Language-conditioned world model improves policy generalization by reading environmental descriptions
Anh Nguyen, Stefan Lee
TL;DR
This work tackles the challenge of learning from dynamics-descriptive language to improve policy generalization in interactive environments. It introduces LED-WM, a language-aware encoder built on DreamerV3 that grounds environmental descriptions to entities via cross-modal attention, enabling a language-conditioned world model to train policies without planning or expert demonstrations. Empirical results show that LED-WM improves generalization to unseen games in both MESSENGER and MESSENGER-WM, outperforming several baselines in many settings, and its performance can be further enhanced through finetuning on synthetic trajectories generated by the world model. The study demonstrates the value of grounding language to entities within a world-model-based RL framework and highlights directions for improving compositional and dynamic generalization in language-conditioned agents.
Abstract
To interact effectively with humans in the real world, it is important for agents to understand language that describes the dynamics of the environment--that is, how the environment behaves--rather than just task instructions specifying "what to do". Understanding this dynamics-descriptive language is important for human-agent interaction and agent behavior. Recent work address this problem using a model-based approach: language is incorporated into a world model, which is then used to learn a behavior policy. However, these existing methods either do not demonstrate policy generalization to unseen games or rely on limiting assumptions. For instance, assuming that the latency induced by inference-time planning is tolerable for the target task or expert demonstrations are available.

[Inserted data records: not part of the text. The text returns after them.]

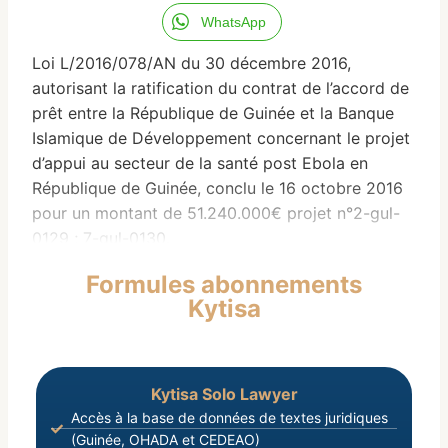
WhatsApp
Loi L/2016/078/AN du 30 décembre 2016,
autorisant la ratification du contrat de l’accord de
prêt entre la République de Guinée et la Banque
Islamique de Développement concernant le projet
d’appui au secteur de la santé post Ebola en
République de Guinée, conclu le 16 octobre 2016
pour un montant de 51.240.000€ projet n°2-gul-
0129 ; 7-gul-0130.
L’ASSEMBLEE NATIONALE,
Formules abonnements
Vu la Constitution en ses articles 72 et 149 ;
Kytisa
Après en avoir délibéré, adopte la Loi dont la
teneur suit.
Article 1er : Est autorisée la ratification de l’accord
de prêt entre la République de Guinée et la
Kytisa Solo Lawyer
Banque Islamique de Développement concernant
Accès à la base de données de textes juridiques
le projet d’appui au secteur de la Santé post-
(Guinée, OHADA et CEDEAO)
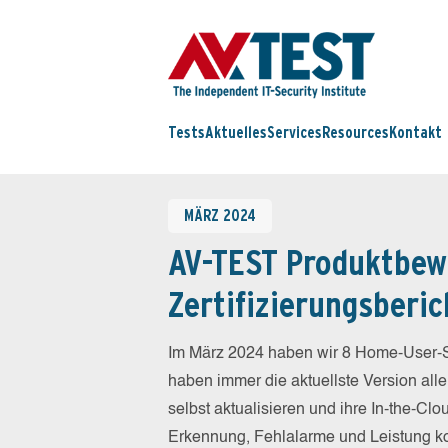
Tests
Aktuelles
Services
Resources
Kontakt
MÄRZ 2024
AV-TEST Produktbew
Zertifizierungsberic
Im März 2024 haben wir 8 Home-User-S
haben immer die aktuellste Version all
selbst aktualisieren und ihre In-the-C
Erkennung, Fehlalarme und Leistung k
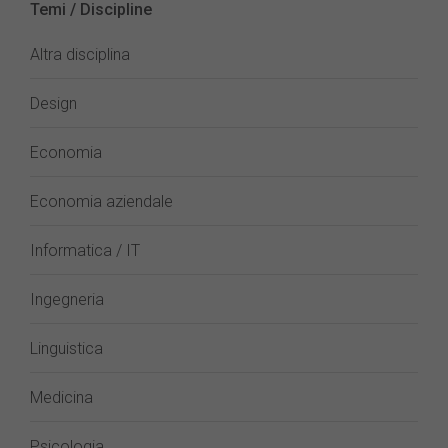
Temi / Discipline
Altra disciplina
Design
Economia
Economia aziendale
Informatica / IT
Ingegneria
Linguistica
Medicina
Psicologia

Expanding on this line of research, we focus on improving policy generalization from a language-conditioned world model while dropping these assumptions. We propose a model-based reinforcement learning approach, where a language-conditioned world model is trained through interaction with the environment, and a policy is learned from this model--without planning or expert demonstrations. Our method proposes Language-aware Encoder for Dreamer World Model (LED-WM) built on top of DreamerV3. LED-WM features an observation encoder that uses an attention mechanism to explicitly ground language descriptions to entities in the observation. We show that policies trained with LED-WM generalize more effectively to unseen games described by novel dynamics and language compared to other baselines in several settings in two environments: MESSENGER and MESSENGER-WM.To highlight how the policy can leverage the trained world model before real-world deployment, we demonstrate the policy can be improved through fine-tuning on synthetic test trajectories generated by the world model.